In [None]:
import pandas as pd
from transformers import AutoModelForSeq2SeqLM, AutoTokenizer

In [None]:
model_name = "google/flan-t5-large"
tokenizer = AutoTokenizer.from_pretrained(model_name)
model = AutoModelForSeq2SeqLM.from_pretrained(model_name)

In [None]:
def prompt_v1(review):
    # v1：simple prompt
    return f"Classify this review into one of these categories: Complaint, Praise, Suggestion, Query.\nReview: {review}"

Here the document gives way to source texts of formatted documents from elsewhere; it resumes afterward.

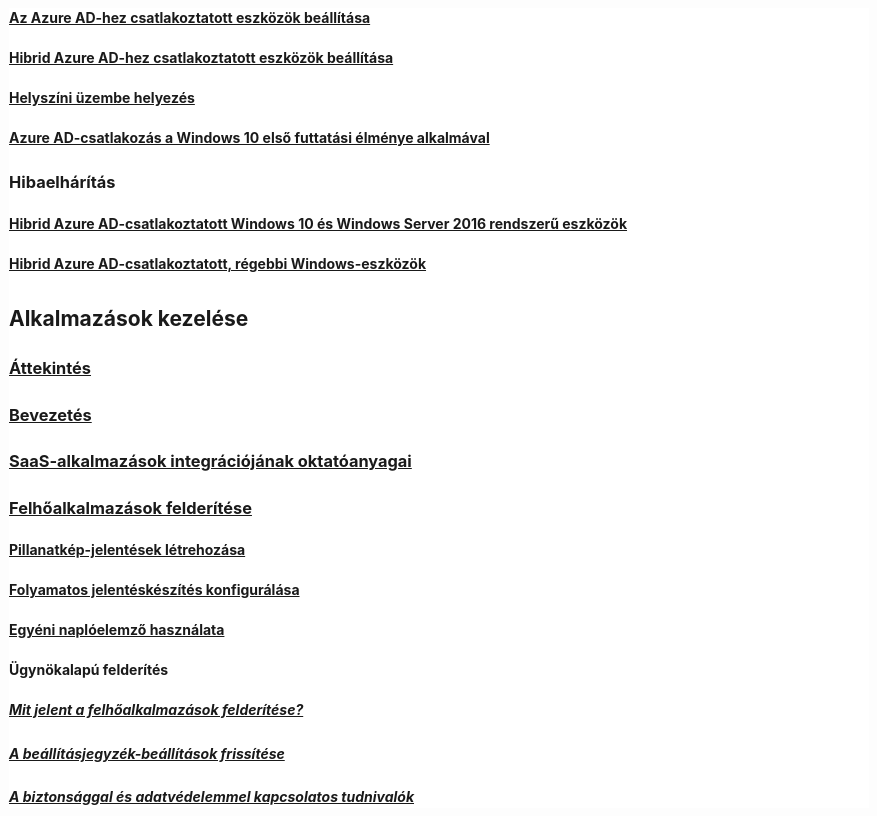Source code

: #### [Az Azure AD-hez csatlakoztatott eszközök beállítása](device-management-azuread-joined-devices-setup.md)
#### [Hibrid Azure AD-hez csatlakoztatott eszközök beállítása](device-management-hybrid-azuread-joined-devices-setup.md)
#### [Helyszíni üzembe helyezés](active-directory-device-registration-on-premises-setup.md)
#### [Azure AD-csatlakozás a Windows 10 első futtatási élménye alkalmával](device-management-azuread-joined-devices-frx.md)
### Hibaelhárítás
#### [Hibrid Azure AD-csatlakoztatott Windows 10 és Windows Server 2016 rendszerű eszközök](device-management-troubleshoot-hybrid-join-windows-current.md)
#### [Hibrid Azure AD-csatlakoztatott, régebbi Windows-eszközök](device-management-troubleshoot-hybrid-join-windows-legacy.md)

## Alkalmazások kezelése
### [Áttekintés](active-directory-enable-sso-scenario.md)
### [Bevezetés](active-directory-integrating-applications-getting-started.md)
### [SaaS-alkalmazások integrációjának oktatóanyagai](active-directory-saas-tutorial-list.md)
### [Felhőalkalmazások felderítése](cloudappdiscovery-get-started.md)
#### [Pillanatkép-jelentések létrehozása](cloudappdiscovery-set-up-snapshots.md)
#### [Folyamatos jelentéskészítés konfigurálása](https://docs.microsoft.com/cloud-app-security/discovery-docker)
#### [Egyéni naplóelemző használata](https://docs.microsoft.com/cloud-app-security/custom-log-parser)
#### Ügynökalapú felderítés
##### [Mit jelent a felhőalkalmazások felderítése?](active-directory-cloudappdiscovery-whatis.md)
##### [A beállításjegyzék-beállítások frissítése](active-directory-cloudappdiscovery-registry-settings-for-proxy-services.md)
##### [A biztonsággal és adatvédelemmel kapcsolatos tudnivalók](active-directory-cloudappdiscovery-security-and-privacy-considerations.md)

# v2: role prompting + guidelines
def prompt_v2(review):
    return f"""You are an assistant that classifies customer reviews.
    Your task is to classify the review into exactly one of the following categories:
    - Complaint
    - Praise
    - Suggestion
    - Query
    
    Guidelines:
    - Complaint: expresses dissatisfaction or a problem
    - Praise: expresses satisfaction or positive feedback
    - Suggestion: gives advice or improvement ideas
    - Query: asks a question or requests information
    
    Review: "{review}"
    Output only one category name from the list above. Do not add any explanation."""

In [None]:
def get_completion(prompt):
    inputs = tokenizer(prompt, return_tensors="pt")
    outputs = model.generate(**inputs, max_length=50)
    return tokenizer.decode(outputs[0], skip_special_tokens=True)

In [None]:
df = pd.read_csv("../data/sample_reviews.csv")

results = []
for review in df['review']:
    # v1：分类
    output_v1 = get_completion(prompt_v1(review))
    
    output_v2 = get_completion(prompt_v2(review))
    
    results.append({
        "review": review,
        "output_v1": output_v1,
        "output_v2": output_v2
    })


In [None]:
results_df = pd.DataFrame(results)
results_df.to_csv("../results/output.csv", index=False)
print("Saved results to ../results/output.csv")